Etapa 2: Fabricación de la estructura y transposición
Se extrajo cartílago de las costillas sexta, séptima y octava del paciente para crear la estructura de la oreja. El cartílago se talló cuidadosamente para imitar la anatomía de una oreja natural, priorizando detalles como el hélix, el antihélix y el trago. Luego, se creó un bolsillo de piel en la zona preauricular y se cubrió la estructura con la piel expandida sin tensión. Finalmente, se realizó la transposición del lóbulo y ajustes menores para completar la reconstrucción.
Resultados clínicos y datos del escáner 3D
La fase de expansión duró entre 121 y 176 días, con volúmenes totales inyectados de 174 mL a 190 mL. Los escaneos 3D mostraron que la superficie de la piel expandida varió entre 7,119.70 mm² y 8,310.93 mm², superando las áreas de las orejas normales (entre 3,852.94 mm² y 4,351.08 mm²) por márgenes de 2,173.6 a 4,457.82 mm². Estos datos confirmaron que había suficiente piel para cubrir la estructura sin tensión.

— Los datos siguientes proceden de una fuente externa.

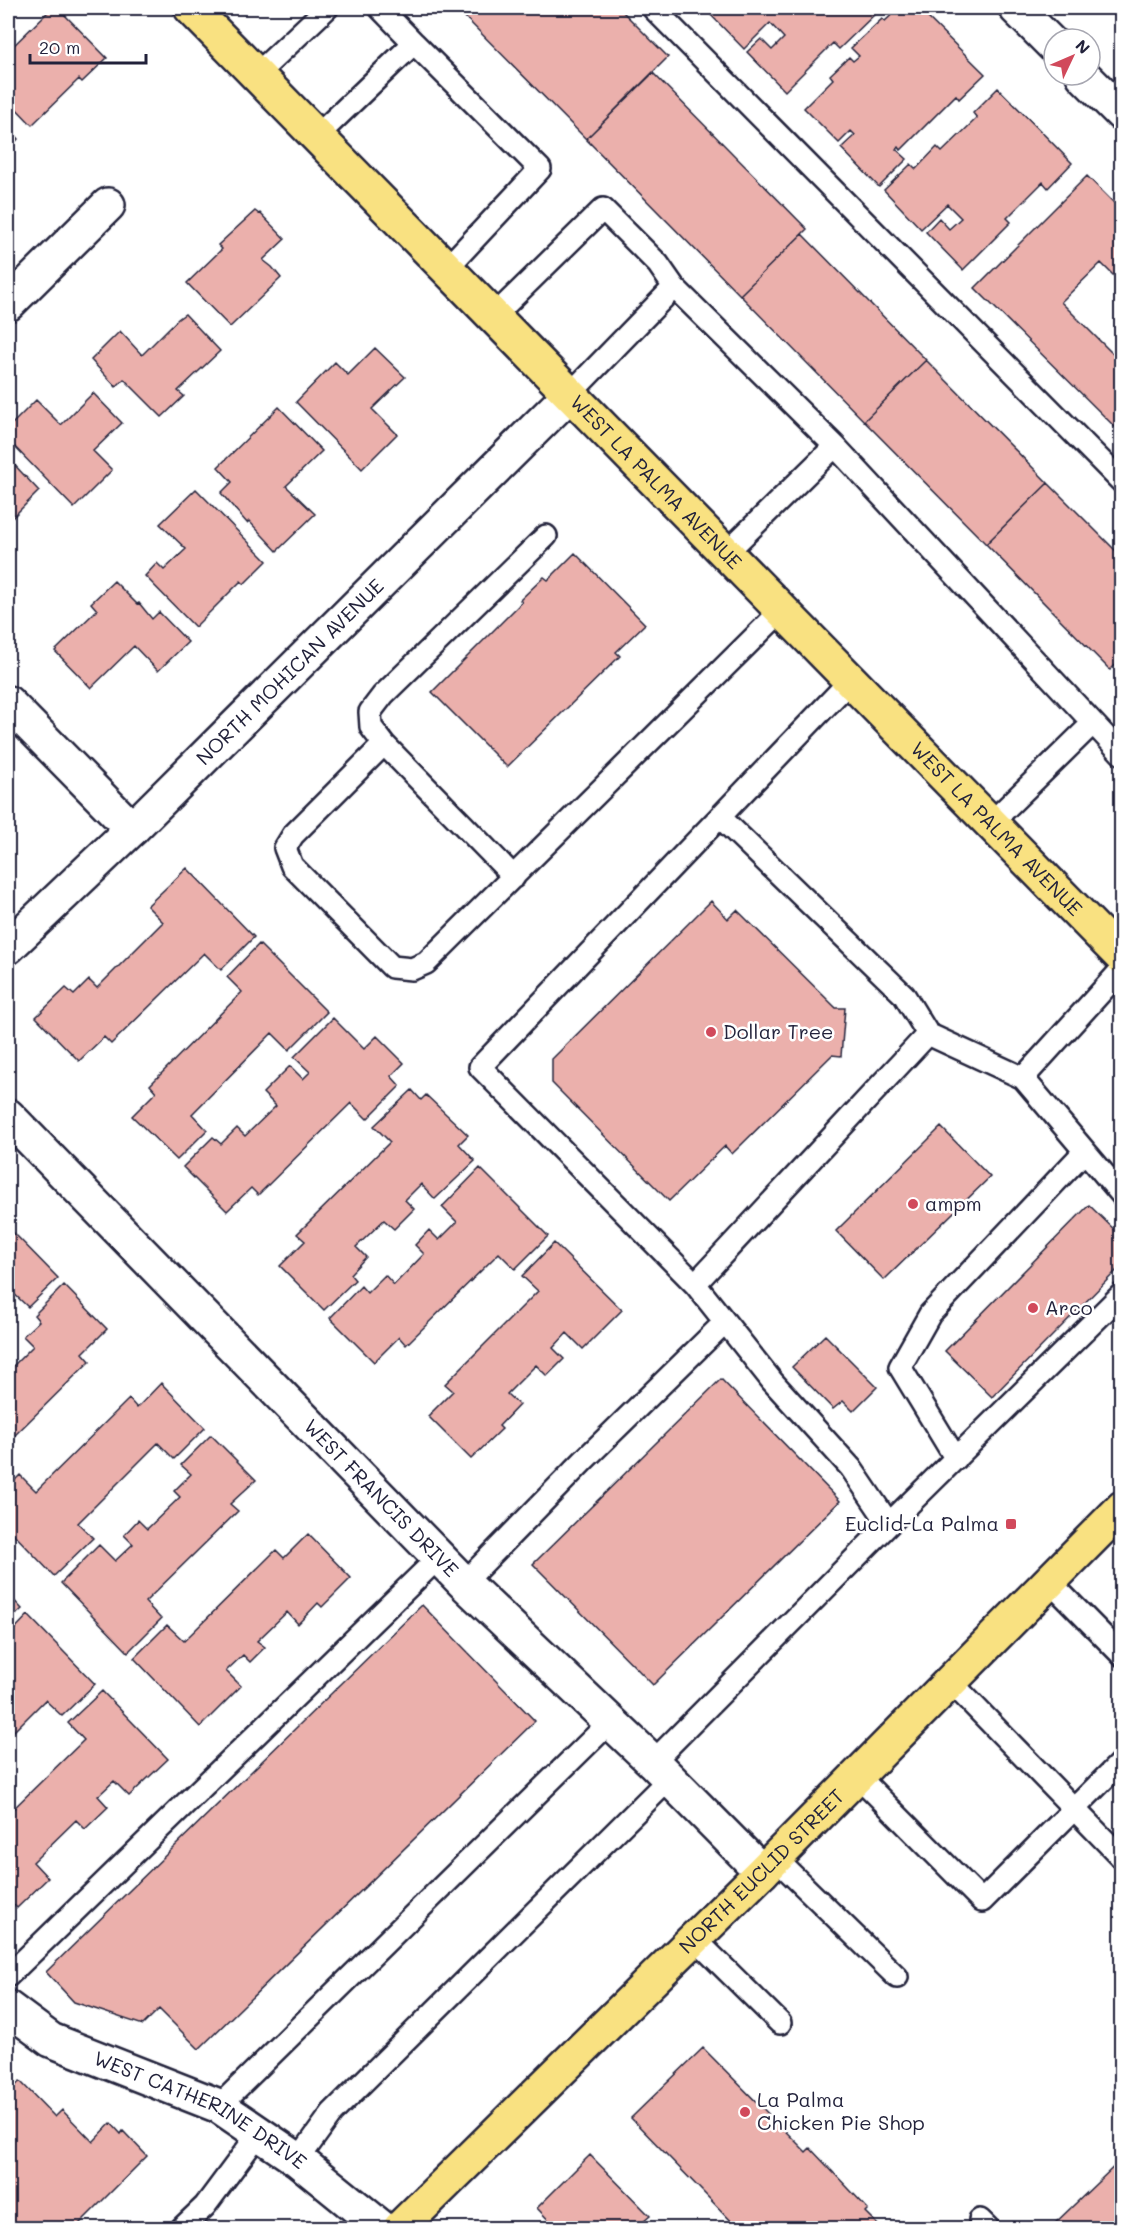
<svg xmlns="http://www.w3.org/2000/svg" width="1129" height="2236" font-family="Mali,sans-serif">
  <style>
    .building { fill: #ebb0ac; stroke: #22223b; stroke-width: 1.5 }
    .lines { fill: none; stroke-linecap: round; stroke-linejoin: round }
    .lane-casing { stroke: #22223b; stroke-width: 26 }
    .street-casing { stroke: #22223b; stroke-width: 38 }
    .primary-casing { stroke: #22223b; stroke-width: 38 }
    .lane { stroke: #fff; stroke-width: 21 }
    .street { stroke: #fff; stroke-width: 33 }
    .primary { stroke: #f9e181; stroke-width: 33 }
    .poi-dot { fill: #d1495b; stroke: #fff; stroke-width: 2 }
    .labels { text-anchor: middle; stroke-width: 5; stroke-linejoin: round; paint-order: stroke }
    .street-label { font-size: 20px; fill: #22223b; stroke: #fff }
    .poi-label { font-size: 20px; fill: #22223b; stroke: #fff; text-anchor: start }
  </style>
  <rect width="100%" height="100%" fill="#fff"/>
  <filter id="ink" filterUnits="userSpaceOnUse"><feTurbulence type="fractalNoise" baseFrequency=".0167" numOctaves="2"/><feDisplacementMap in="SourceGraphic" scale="12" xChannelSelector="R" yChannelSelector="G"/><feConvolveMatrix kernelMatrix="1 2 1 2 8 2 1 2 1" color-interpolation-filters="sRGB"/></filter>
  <g filter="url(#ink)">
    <path class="building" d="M52,8H58L107,58L82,82L79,79L32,125L8,100V51Z
      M456,8H619L668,57L586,139Z
      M710,8H873L872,9L876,13L839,49L833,43L785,91L747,52L761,39L772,50L784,38L770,23L744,49L707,11Z
      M899,8H918L985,74L959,99L956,95L901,150L899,147L896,149L907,159L879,187L841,148L855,135L851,131L839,143L804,108L833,79L830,75L849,57L853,61L859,56L851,48L882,19L885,21Z
      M653,73L807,229L740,295L586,139Z
      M998,88L1072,163L1048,188L1043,182L1007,218L1011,222L963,270L926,232L939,218L949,229L961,218L947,204L921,229L884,190L911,164L916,169L937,147L942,152L977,118L973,113Z
      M8,128L18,139L8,150Z
      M1087,176L1122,211V284L1101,263L1061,302L1122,363V434L975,288Z
      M255,211L259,214L260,213L285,239L263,260L272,267L281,278L230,327L187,283L222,249L218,245Z
      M802,234L926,360L864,421L740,295Z
      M185,314L220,351L178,391L184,396L162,417L124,379L116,387L91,360L120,331L142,355L178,319Z
      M375,348L405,377L372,409L397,434L362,469L296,402L335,362L348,375Z
      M926,360L1048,483L986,544L864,421Z
      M93,393L122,423L93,451L112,470L74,508L8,440V428L36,400L61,425Z
      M279,407L322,451L286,486L315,514L277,551L249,521L247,523L221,493L232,482L218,467Z
      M8,458L39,491L8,522Z
      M1048,483L1122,557V659L1110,670L986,544Z
      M196,489L267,561L244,584L241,581L195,627L145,576L157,563L164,570L186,549L160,524Z
      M575,553L645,624L616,652L620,656L507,767L432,692L522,602L520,600L544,577L548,580Z
      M114,581L137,604L139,603L152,619L159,612L188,642L158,671L134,646L91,688L55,651L97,610L91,603Z
      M187,868L254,937L221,970L204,953L111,1044L104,1037L79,1061L36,1017L66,988L74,995L89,980L97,988L163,922L147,906Z
      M711,901L728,919L737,910L836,1008H845L841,1056L832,1055L732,1154L725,1146L669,1201L552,1083V1059Z
      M259,944L327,1012L289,1050L272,1033L192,1114L207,1130L177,1160L132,1116L156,1092L150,1085L242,992L227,977Z
      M333,1018L364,1049L377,1036L404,1063L391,1076L400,1086L367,1119L351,1103L258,1195L251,1188L227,1211L183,1167L213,1137L221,1144L237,1128L245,1136L276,1106L263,1093L290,1066L303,1079L310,1072L294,1057Z
      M412,1090L421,1100L426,1095L468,1135L459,1144L475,1161L435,1199L421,1184L405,1200L414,1209L394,1229L384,1220L356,1247L366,1257L350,1274L355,1280L324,1310L280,1266L305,1241L297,1234L390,1142L374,1126Z
      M941,1127L990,1177L884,1280L836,1231Z
      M480,1168L548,1236L515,1269L499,1253L406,1345L399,1337L374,1362L330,1318L361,1286L367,1293L385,1275L394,1285L424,1254L415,1245L429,1230L439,1240L457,1222L442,1207Z
      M1089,1205L1122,1237V1265L992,1397L945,1351Z
      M14,1233L58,1278L28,1307L11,1291L8,1294V1239Z
      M554,1243L622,1310L583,1349L567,1333L553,1348L564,1359L547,1376L536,1365L507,1394L519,1405L499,1426L502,1429L471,1459L428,1416L453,1391L445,1384L538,1291L522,1276Z
      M64,1285L107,1329L83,1353L90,1361L8,1442V1371L33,1346L23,1336L39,1321L34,1315Z
      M825,1335L877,1387L853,1411L843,1401L833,1409L792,1367Z
      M721,1379L840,1501L653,1685L533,1564Z
      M161,1383L205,1428L174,1459L158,1443L78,1523L93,1538L54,1576L8,1528V1487L20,1475L36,1491L129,1399L137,1408Z
      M211,1435L256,1480L230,1504L238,1511L145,1602L161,1619L128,1652L61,1583L99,1545L115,1561L133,1544L124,1535L138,1520L147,1529L180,1497L174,1491L191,1474L181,1465Z
      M308,1534L351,1578L322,1607L318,1603L298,1624L287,1612L257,1641L265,1647L250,1662L243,1655L226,1671L241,1686L200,1727L134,1658L167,1625L184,1641L276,1550L284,1558Z
      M8,1594L22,1609L8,1622Z
      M422,1605L535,1721L199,2049L159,2009L143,2025L74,2002L46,1972Z
      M28,1615L95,1684L62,1716L45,1700L8,1737V1636Z
      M102,1691L168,1759L129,1796L114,1781L98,1796L108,1807L85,1829L76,1820L33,1862L48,1878L17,1908L8,1899V1814L84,1740L68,1723Z
      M703,2048L806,2152L810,2148L868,2209L865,2212L881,2228H738L631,2118Z
      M20,2081L55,2117L62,2110L93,2142L111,2123L121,2134L123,2131L147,2156L75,2228H8V2094Z
      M590,2155L650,2216L636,2228H556L537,2208Z
      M1122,2159V2228H1050Z"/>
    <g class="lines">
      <defs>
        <path id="lane" d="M380,8L414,43
          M653,8L1122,482
          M257,74L327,8
          M317,136L414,43L540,169L447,268
          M494,316L603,209L658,264L674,287L835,446L1122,754
          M570,394L674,287
          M546,536L383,695L370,712L371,727L384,744L293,835L285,848L292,866L392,967L412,969L426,963L782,610
          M726,553L835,446
          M851,680L480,1067L695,1284L772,1381L851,1468L889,1524
          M384,744L514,877
          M720,817L904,995L928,1034
          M991,823L1092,724
          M1023,1078L1122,969
          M695,1284L928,1034L1023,1078L1122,1195
          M956,1459L900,1367L930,1314L1084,1152
          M1049,1581L1122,1655
          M464,1583L586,1458L725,1322
          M950,1681L1122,1858
          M653,1762L889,1524L1122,1294
          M857,1775L982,1901L1122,1761
          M775,1858L897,1977
          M695,1939L780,2023
          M8,1976L439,1557
          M219,2106L611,1721
          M298,2160L332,2113L669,1779
          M980,2220L988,2228
          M182,2228L205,2206L260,2132"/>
        <g id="street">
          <path d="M1016,8L1054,46"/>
          <path d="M1083,75L1122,114"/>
          <path d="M8,304L108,205"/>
          <path d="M8,703L132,829"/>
          <path id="s1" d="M8,947L132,829L570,394"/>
          <path id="s2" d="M8,1116L464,1583L653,1762L762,1872"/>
          <path id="s3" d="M8,2008L51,2040L219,2106L298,2160L382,2228"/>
        </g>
        <g id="primary">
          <path id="s4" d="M191,8L1122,957"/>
          <path id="s5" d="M400,2228L762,1872L1122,1508"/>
        </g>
      </defs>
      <use href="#lane" class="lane-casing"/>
      <use href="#street" class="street-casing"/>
      <use href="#primary" class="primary-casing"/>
      <use href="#lane" class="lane"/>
      <use href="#street" class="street"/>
      <use href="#primary" class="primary"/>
    </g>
  </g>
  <g class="poi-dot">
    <circle cx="711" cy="1032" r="6"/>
    <circle cx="913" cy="1204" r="6"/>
    <circle cx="1033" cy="1308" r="6"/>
    <rect x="1005" y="1518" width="12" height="12" rx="3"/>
    <circle cx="745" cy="2112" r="6"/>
  </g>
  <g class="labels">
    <g class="street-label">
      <text dy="7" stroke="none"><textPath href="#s4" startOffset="664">WEST LA PALMA AVENUE</textPath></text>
      <text dy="7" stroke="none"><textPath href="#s1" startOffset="394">NORTH MOHICAN AVENUE</textPath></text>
      <text dy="7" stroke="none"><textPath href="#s4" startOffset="1150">WEST LA PALMA AVENUE</textPath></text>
      <text dy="7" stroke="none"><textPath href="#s2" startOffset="534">WEST FRANCIS DRIVE</textPath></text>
      <text dy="7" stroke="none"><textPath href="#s5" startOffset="508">NORTH EUCLID STREET</textPath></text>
      <text dy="7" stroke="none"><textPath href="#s3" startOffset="219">WEST CATHERINE DRIVE</textPath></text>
    </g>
    <g class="poi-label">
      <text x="723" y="1039">Dollar Tree</text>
      <text x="925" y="1211">ampm</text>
      <text x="1045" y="1315">Arco</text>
      <text x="999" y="1531" text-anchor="end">Euclid-La Palma</text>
      <text x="757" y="2107">La Palma<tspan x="757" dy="23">Chicken Pie Shop</tspan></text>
    </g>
  </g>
  <rect width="1129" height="2236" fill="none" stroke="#fff" stroke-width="30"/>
  <rect x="15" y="15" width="1099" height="2206" fill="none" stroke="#22223b" stroke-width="2" filter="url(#ink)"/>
  <g transform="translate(1072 57) rotate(46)"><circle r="28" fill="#ffffff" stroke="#a7a7b1" stroke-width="1.5"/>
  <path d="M0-4.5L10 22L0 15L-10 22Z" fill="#d1495b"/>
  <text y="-9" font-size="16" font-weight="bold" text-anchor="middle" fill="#22223b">N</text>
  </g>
  <path d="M30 54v9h116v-9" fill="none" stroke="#22223b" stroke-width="3"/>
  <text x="39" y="54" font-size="18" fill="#22223b" stroke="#ffffff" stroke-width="4.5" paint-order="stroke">20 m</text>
</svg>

Todos los pacientes lograron resultados estables y estéticamente satisfactorios después de dos años de seguimiento, sin complicaciones como necrosis del tejido, infecciones o exposición de la estructura.
Discusión: Ventajas y mejoras
El escáner 3D introduce objetividad en un proceso que antes dependía de la experiencia del cirujano. Al medir las superficies de manera precisa, los profesionales pueden determinar mejor cuándo detener la expansión y cuándo insertar la estructura. Esto es especialmente útil para cirujanos con menos experiencia. Además, el escáner no requiere contacto físico, lo que evita distorsiones en los tejidos.
El estudio también reveló dos aspectos importantes:
- Variabilidad en la expansión: La gravedad hace que el expansor se desplace hacia abajo, generando una tensión desigual. La parte superior de la oreja, que necesita más superficie, recibe menos expansión. Futuros protocolos analizarán la expansión por segmentos (superior, medio e inferior) para optimizar el proceso.
- Inflación con líquido vs. aire: El peso de la solución salina empeora el desplazamiento del expansor. Usar aire podría mejorar la expansión en la parte superior, aunque se necesitan más estudios para confirmarlo.
Aplicaciones futuras
Aunque este estudio se centró en la microtia, la técnica del escáner 3D podría usarse en otras áreas, como la reconstrucción mamaria después de una mastectomía o la extirpación de lunares gigantes congénitos.
En el futuro, se espera desarrollar fórmulas predictivas que relacionen el volumen de inflación, la duración del proceso y la superficie de piel generada. Esto permitiría personalizar los tratamientos para cada paciente.
Conclusión
La integración del escáner 3D en la reconstrucción de microtia con expansión de tejidos marca un cambio hacia la medicina de precisión. Al reemplazar las conjeturas con mediciones cuantitativas, esta técnica mejora la seguridad, la reproducibilidad y los resultados estéticos. Con mejoras continuas, se consolidará como una herramienta indispensable en la cirugía reconstructiva.